Gözlemcilerin ifadesine göre Suudi hükümeti bu konuyu çok iyi anlıyor ama kararlılık fırtınası operasyonlarının başarısızlıklarını sanal kutlamalarla örtbas etmeye çalışıyor. Çünkü şimdi, Ensarullah Hareketi ve Ali Abdullah Salih Sana’da kontrolü elinde bulunduruyor ve onların füzeleri Arabistan’ın başkenti Riyad’a kadar ulaşıyor ve gelecekte Arabistan’ı bekleyenler ise, bunların daha da ötesindedir. Şimdi gözlemciler şu soruyu soruyor, “bu nasıl gerçek bir başarı ki, twiter’daki sanal ortamdan öteye geçemiyor.”
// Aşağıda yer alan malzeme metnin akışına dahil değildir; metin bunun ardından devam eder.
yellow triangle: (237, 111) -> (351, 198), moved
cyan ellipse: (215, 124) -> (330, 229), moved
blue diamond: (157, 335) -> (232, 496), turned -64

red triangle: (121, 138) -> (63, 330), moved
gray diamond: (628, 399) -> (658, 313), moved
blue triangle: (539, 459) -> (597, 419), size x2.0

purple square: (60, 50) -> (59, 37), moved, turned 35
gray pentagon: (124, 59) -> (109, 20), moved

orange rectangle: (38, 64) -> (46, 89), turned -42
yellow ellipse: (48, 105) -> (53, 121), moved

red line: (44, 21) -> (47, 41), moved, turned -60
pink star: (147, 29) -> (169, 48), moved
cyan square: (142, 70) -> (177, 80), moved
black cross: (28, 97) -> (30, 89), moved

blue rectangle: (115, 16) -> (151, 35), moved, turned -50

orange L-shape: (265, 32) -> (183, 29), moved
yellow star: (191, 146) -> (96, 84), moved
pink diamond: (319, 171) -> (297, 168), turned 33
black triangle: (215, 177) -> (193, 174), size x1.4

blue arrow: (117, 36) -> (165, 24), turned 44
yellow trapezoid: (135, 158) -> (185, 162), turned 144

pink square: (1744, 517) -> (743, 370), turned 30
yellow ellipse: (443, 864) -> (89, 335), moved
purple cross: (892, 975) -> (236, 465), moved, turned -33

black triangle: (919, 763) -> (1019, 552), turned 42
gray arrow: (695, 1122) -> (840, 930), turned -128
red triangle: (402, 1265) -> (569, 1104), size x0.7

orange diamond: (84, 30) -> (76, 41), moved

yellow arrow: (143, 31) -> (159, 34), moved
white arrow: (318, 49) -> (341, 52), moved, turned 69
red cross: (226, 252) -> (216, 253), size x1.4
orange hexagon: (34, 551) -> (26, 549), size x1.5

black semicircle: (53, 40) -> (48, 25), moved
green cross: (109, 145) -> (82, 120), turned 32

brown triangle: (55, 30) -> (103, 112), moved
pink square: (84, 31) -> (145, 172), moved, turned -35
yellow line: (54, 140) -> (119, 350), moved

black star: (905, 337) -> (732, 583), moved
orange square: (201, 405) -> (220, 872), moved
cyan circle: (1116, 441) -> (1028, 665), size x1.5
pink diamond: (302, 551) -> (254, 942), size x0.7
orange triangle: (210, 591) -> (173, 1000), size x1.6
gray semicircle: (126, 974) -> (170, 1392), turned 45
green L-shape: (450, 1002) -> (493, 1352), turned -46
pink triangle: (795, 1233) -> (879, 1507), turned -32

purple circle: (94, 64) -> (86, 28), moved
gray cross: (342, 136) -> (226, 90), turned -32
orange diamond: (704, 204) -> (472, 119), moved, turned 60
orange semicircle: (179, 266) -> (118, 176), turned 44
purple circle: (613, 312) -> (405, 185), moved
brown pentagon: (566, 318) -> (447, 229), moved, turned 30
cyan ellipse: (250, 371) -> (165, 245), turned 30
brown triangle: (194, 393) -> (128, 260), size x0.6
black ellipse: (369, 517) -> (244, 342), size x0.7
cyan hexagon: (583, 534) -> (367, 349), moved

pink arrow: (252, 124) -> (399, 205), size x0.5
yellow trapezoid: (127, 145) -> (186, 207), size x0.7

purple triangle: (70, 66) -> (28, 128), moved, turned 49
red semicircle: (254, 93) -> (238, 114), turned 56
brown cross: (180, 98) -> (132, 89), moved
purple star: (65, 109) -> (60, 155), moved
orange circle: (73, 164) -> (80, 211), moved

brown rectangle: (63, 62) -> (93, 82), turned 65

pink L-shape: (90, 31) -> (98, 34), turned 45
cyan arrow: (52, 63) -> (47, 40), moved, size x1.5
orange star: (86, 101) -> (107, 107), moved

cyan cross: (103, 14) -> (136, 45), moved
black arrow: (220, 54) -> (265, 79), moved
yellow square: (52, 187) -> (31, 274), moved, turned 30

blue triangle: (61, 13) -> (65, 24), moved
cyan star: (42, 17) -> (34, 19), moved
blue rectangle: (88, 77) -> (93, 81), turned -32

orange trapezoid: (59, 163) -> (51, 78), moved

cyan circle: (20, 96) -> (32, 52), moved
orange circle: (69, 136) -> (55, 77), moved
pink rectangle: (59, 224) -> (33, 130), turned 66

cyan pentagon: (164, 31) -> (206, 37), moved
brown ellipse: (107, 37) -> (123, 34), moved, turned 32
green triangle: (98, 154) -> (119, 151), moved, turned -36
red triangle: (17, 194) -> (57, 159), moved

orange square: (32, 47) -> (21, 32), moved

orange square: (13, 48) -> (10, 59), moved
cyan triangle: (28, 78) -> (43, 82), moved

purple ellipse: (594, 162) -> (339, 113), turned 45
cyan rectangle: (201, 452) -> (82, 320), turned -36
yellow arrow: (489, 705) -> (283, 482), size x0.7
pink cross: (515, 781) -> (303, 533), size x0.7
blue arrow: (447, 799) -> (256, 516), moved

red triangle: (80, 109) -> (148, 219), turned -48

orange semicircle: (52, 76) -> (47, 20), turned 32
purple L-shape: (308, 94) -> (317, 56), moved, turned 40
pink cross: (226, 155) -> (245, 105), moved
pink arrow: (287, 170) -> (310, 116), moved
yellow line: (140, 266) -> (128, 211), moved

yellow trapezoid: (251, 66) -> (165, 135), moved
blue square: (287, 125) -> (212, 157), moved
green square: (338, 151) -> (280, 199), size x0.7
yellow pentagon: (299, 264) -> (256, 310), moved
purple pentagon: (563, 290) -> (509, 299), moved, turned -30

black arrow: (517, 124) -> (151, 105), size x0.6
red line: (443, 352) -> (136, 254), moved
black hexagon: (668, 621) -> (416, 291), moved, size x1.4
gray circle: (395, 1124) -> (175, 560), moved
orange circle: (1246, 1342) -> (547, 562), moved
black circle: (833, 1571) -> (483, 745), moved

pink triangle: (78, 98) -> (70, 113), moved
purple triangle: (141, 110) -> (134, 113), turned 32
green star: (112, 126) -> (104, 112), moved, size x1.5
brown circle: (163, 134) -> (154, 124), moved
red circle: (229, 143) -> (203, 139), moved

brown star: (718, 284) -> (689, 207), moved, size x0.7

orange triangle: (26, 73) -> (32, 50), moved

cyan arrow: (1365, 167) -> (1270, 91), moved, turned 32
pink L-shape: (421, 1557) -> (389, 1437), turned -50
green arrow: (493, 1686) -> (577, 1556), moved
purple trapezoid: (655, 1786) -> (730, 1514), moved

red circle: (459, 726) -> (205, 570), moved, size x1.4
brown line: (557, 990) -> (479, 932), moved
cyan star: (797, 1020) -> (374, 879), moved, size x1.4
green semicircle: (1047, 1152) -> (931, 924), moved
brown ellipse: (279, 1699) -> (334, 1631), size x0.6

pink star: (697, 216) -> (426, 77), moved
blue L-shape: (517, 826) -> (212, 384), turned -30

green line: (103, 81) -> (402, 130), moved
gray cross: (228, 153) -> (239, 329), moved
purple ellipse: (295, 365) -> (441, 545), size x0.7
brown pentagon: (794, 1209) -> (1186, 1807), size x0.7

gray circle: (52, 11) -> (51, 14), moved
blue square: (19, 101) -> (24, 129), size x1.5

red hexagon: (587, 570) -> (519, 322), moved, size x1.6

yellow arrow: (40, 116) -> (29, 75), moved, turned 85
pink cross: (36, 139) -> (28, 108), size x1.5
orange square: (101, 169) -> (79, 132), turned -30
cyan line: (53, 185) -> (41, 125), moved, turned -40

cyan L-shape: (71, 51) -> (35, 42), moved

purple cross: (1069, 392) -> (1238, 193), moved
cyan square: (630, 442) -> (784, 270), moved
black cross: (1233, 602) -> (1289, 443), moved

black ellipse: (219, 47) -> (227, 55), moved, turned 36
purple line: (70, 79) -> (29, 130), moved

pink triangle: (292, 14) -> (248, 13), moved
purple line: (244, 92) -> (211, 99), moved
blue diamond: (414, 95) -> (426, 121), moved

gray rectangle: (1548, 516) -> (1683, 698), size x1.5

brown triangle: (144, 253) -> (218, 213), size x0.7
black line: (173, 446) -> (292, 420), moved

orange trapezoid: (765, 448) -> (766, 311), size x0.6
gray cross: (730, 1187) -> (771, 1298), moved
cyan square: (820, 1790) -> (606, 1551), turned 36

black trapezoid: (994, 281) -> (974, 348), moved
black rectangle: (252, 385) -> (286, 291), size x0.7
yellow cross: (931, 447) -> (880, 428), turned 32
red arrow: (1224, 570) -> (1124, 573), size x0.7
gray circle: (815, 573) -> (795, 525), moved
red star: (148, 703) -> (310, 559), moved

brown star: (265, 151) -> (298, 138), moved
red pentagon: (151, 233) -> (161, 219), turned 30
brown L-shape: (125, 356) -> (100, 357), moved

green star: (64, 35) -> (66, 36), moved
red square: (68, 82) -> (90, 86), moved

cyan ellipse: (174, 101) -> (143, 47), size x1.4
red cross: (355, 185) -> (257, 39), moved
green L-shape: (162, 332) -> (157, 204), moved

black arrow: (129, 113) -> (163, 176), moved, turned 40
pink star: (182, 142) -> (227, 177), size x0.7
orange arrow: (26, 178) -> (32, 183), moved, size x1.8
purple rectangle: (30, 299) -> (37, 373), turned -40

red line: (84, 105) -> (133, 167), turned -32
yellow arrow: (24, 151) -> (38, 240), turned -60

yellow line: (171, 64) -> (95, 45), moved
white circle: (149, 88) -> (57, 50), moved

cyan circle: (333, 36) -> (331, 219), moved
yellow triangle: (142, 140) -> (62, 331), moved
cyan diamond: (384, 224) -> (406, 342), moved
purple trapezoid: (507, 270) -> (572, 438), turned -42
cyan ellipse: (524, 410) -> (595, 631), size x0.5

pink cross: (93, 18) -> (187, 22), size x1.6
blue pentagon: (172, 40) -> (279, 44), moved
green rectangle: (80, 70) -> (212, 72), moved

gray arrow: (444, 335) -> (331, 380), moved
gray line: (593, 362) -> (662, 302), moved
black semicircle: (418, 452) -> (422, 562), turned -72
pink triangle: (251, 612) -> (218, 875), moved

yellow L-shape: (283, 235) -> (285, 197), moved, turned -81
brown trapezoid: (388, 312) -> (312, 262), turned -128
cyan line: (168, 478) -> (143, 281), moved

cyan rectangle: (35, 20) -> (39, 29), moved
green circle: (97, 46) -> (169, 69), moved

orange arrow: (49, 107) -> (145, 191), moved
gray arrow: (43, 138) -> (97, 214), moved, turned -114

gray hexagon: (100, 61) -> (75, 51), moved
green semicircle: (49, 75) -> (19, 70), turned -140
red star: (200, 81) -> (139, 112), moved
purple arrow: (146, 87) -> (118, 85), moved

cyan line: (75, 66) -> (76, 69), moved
Uzmanların da ifade ettiği gibi, Arabistan Yemen’de gerçek anlamda bir bataklığa saplanmıştır ve Arabistan halkı özellikle Sudi yetkililerin yabancı bölgelere askeri müdahalede bulunmak adına para ihtiyacını karşılamak için ülkede kemer sıkma politikası uyguladığı ve bu parayı halkın cebinden ve Arabistan’ın petrol gelirlerinden karşıladığı bir durumda, bu ülkenin kardeş ve bir Arap ülkesi olan Yemen’e askeri müdahalede bulunması nedeniyle üzüntü duymaktadır. Arabistan’ın bu politikası, Suudilerin petrol gelirlerinin özetlendiği Aramco şirketinin %5’inin ihalelerle satılmasına neden olmuştur.
Arabistan’ın iç işleri konuları uzmanlarının ifadesine göre, Suudi yetkililer basın ve bu tip sosyal ağları kullanarak durumun kontrol altında olduğuna ve herkesin “kararlılık fırtınası” ya da “umuda dönüş” operasyonlarını hiçbir yorgunluk ya da üzüntü duymadan onayladığına dair genel bir atmosfer oluşturmaya çalışıyor.
Hal böyle iken, Uluslararası Af Örgütünün raporları Arabistan liderliğindeki koalisyonun Yemen’in istifa eden Cumhurbaşkanı Abd Rabbuh Mansur Hadi’yi desteklemek için Yemen’in okullarını, hastanelerini ve alt yapı tesislerini bombaladığını ve bu saldırılarda sivillerin öldüğünü ve yaralandığını gösteriyor.
İnsan Hakları İzleme Örgütünün raporlarında da Suudilerin liderliğindeki koalisyonun Yemen’e karşı uluslararası düzeyde yasaklanan misket bombaları kullandığı hatırlatılıyor.
Bu kuruluşun raporlarında şu ifadeler yer alıyor: “Suudilerin liderliğindeki koalisyonun, Yemen’in sınırlı üretimine bilinçli olarak zarar verdiğine dair endişeler bulunmaktadır.”
Bu kuruluşun araştırmaları, Suudilerin 14 ekonomi merkezine 15 hava saldırısı düzenlediğini, birçok fabrikada üretimin durduğunu ve yüzlerce işçinin günlük kazanç sağladıkları kaynağı kaybettiğini gösteriyor.”